Quatre jeunes Namurois avaient préparé le braquage , en se procurant des bas nylon et un pistolet d'alarme.

Jacques Comps

Quatre jeunes Namurois de 19 et 20 ans avaient braqué le restaurant Ardenna à Celles (Houyet) le 3 mars dernier. Ils avaient pris la précaution de se masquer le visage avec un bas nylon.

L'un, qui était armé d'un pistolet d'alarme, avait tiré plusieurs coups de feu, tandis qu'un second tentait (en vain) de se faire remettre le portefeuille de deux clients en les menaçant avec un couteau, et qu'un troisième volait le contenu de la caisse.

Le quatrième était resté à l'extérieur pour faire le guet. Ils avaient été mis en fuite par le patron qui avait vu rouge.

Des riverains, qui avaient entendu les coups de feu, les avaient vu s'enfuir à bord d'une petite voiture.

Ils s'étaient fait remarquer le lendemain, alors qu'à bord d'une auto, ils importunaient des passants dans une rue de Namur.

Le pistolet dans le véhicule

Les policiers qui étaient intervenus avaient retrouvé le pistolet d'alarme dans le véhicule. Ils avaient fait le lien entre cette arme et le braquage commis à Celles et avaient obtenus des aveux.

Lors de l'audience du 13 mai dernier, les quatre jeunes Namurois avaient avancé qu'ils avaient consommé de l'alcool et du cannabis avant de s'attaquer au restaurant Ardenna.

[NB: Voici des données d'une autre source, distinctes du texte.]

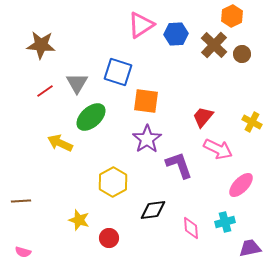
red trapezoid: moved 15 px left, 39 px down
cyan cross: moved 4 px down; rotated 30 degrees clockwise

Le substitut Stéphane Herbay avait objecté que ce braquage avait été préparé.

Les prévenus s'étaient procuré des bas nylon pour se masquer le visage et un pistolet d'alarme pour impressionner le restaurateur.

Le représentant du parquet avait réclamé 3 ans ferme pour chacun des prévenus.

L'avocat du restaurateur avait introduit une constitution de partie civile afin d'obtenir réparation du préjudice subi.

Peine, thérapie et indemnisation

Le jugement de cette affaire a été prononcé mercredi par la juge Christine Julien.

Les quatre prévenus sont condamnés à 2 ans de prison avec un sursis probatoire de 3 ans pour les deux-tiers de la peine.

Ils devront notamment suivre une thérapie pour apprendre à contrôler leur violence.

Le tribunal a estimé que la constitution de partie civile du restaurateur est recevable et justifiée.

Les quatre jeunes agresseurs sont condamnés à l'indemniser solidairement pour un montant fixé à 5000 euros par le tribunal.